Saturday, June 01, 2002
 
The grey, squishy bits
Two views of the workings of the brain, the first an impressive integrative article from 1995 on the Sociobiology of Sociopathy, in which the author examines genetics, sociobiology, game theory and various other interpretations of sociopathy.

And the second, comes from a beset character in Terry Pratchett's The Thief of Time, an Auditor (of reality, as far as I can tell) who has taken human form for infernal purposes - persuading humanity to shoot itself in the collective foot (easy to do), because they really mess up a nice orderly universe - and is finding being enfleshed an unexpected challenge:
The bag of soggy tissue behind the eyes worked away independently of its owner. It took in information from the senses and checked it against memory, and presented opinions. Sometimes the hidden parts of it even fought for control of the mouth! Humans weren't individuals, they were, each one, a committee!

Some of the other members of the committee were dark and red and entirely uncivilized. They had joined the brain before civilization; some of them had got aboard even before humanity.
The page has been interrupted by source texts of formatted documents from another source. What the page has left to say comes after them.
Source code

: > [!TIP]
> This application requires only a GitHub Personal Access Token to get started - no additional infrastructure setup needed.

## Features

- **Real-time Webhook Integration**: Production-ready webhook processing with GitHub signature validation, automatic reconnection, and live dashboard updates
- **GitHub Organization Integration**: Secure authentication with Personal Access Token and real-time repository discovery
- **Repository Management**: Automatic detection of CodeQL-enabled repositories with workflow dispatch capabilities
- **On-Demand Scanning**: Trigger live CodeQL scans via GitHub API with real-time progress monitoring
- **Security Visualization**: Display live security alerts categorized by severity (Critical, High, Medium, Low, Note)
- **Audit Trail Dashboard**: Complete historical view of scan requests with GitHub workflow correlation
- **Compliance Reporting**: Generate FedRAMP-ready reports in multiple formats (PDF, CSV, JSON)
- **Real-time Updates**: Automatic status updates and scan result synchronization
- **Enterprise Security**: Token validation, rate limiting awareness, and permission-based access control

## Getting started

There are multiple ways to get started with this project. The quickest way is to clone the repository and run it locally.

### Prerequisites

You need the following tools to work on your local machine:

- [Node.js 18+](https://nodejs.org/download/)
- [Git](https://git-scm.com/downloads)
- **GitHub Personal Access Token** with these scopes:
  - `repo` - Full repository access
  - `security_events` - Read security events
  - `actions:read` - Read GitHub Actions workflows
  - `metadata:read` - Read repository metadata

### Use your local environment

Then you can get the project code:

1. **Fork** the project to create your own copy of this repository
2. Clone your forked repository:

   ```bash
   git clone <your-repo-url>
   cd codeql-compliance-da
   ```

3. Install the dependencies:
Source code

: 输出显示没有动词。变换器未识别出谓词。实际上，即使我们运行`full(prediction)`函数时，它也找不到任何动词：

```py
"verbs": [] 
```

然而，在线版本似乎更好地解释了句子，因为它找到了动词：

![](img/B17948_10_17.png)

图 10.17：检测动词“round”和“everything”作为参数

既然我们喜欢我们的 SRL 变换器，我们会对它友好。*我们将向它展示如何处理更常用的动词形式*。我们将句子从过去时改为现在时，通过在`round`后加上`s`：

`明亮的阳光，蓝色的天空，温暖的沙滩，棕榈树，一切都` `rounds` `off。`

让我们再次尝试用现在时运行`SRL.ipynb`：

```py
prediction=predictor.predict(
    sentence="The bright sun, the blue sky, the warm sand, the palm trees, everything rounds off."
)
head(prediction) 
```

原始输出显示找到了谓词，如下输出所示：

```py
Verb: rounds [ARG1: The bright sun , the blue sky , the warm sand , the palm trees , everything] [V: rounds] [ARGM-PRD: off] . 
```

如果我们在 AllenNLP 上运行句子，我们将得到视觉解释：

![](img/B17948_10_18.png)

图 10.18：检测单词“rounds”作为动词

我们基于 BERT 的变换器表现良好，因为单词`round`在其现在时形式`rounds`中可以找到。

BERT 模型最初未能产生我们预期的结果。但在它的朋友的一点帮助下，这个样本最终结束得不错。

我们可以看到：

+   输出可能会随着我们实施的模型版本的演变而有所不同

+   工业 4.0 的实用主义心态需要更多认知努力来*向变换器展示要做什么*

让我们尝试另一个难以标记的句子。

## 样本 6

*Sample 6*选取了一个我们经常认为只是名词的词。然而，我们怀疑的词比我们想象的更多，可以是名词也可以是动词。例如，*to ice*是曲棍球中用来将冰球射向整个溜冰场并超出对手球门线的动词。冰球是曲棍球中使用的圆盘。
And the bit that did the joined-up thinking had to fight, in the darkness of the brain, to get the casting vote!


This is the book with the Five Horsemen of the Apocalypse (Death, Pestilence, Famine, War ... and Ronnie, who left the group over artistic differences before they became famous), the secret service of the Monks of History, and their gadget-maker Qu (I'm ashamed to say how much of that scene I had to read before I got that and started snickering in the grounds of the Parliament building), and death by chocolate. Susan Sto Helit finally meets a nice boy; being Death's granddaughter does give one certain interpersonal challenges. And it's the mark of the master that a character emerges with a distinctive personality despite a one word vocabulary. SQUEAK.

What is even more impressive is that - in this churn'em up and pulp'em down publishing market, Pratchett's books-in-print list covers TWO PAGES. I can't recall when I last saw an author who had that.



Commentary from Lynda


My Biopsych text would, I think, concur on the whole with the committee bit and the parts that had "joined the brain before civilization". I used to muse, now and then, about how a non-physical intelligence would cope with a body when stuck in one, if it had to manage manually all the things that run on automatic. Back when my fantasy worlds included Zomarians, in high school. :-)


taken from the essay you cite


According to the two-threshold model, those females who do express the trait must have a greater overall "dose" or "genetic load" (i.e, they are further out in the extreme of the normal distribution of genotypes) than most of the males who express the trait. This proposition has been supported by data showing that in addition to the greater overall risk for males as opposed to females, there is a also greater risk for the offspring (and other relatives) of female sociopaths as compared to the offspring (and other relatives) of male sociopaths. This phenomenon cannot be accounted for either by sex-linkage or by the differential experiences of the sexes.


...might make Erien and Amel seem unlikely, presuming Ev'rel's sociopathology was genetically underpinned in the strong, primary sense. I think the following bit is more likely to apply to her.


Secondary sociopaths, on the other hand, are not as genetically predisposed to their behavior; rather, they are more responsive to environmental cues and risk factors, becoming sociopathic "phenocopies" (after Raine 1993) or "mimics" (after Moffitt 1993) when the carrying capacity of the "cheater" niche grows.

Ev'rel decided it was all about winning early on, and lacking the Vrellish skills to succeed adopted a "cheating" strategy of being seen to be honorable rather than worrying about being honorable. The 'carrying capacity' of the niche was pretty big.


Of course our bottom line on many such things is appealing to the artificial nature of the base Sevolite genome. I have always postulated, for example, that Golden Demish males are more sterotypically female, emotionally, than the average guy. Especially the "Golden Souls" descended from the Pureblood Goldens (Family of Light).
They were based on a female model with a male sexual apparatus added back in without, necessarily, all the more sterotypically male features. (Likewise the female Demish being pretty much mentally male with female sexual functionality, although selective pressure would have quickly weeded out clans in which neither females nor their male relatives cared very much about children. Extreme Vrellish spectrum types of either gender are more concerned about their own clan children than the typical human male stereotype (more like a wolf pack), but Vrellish young mature quickly, also.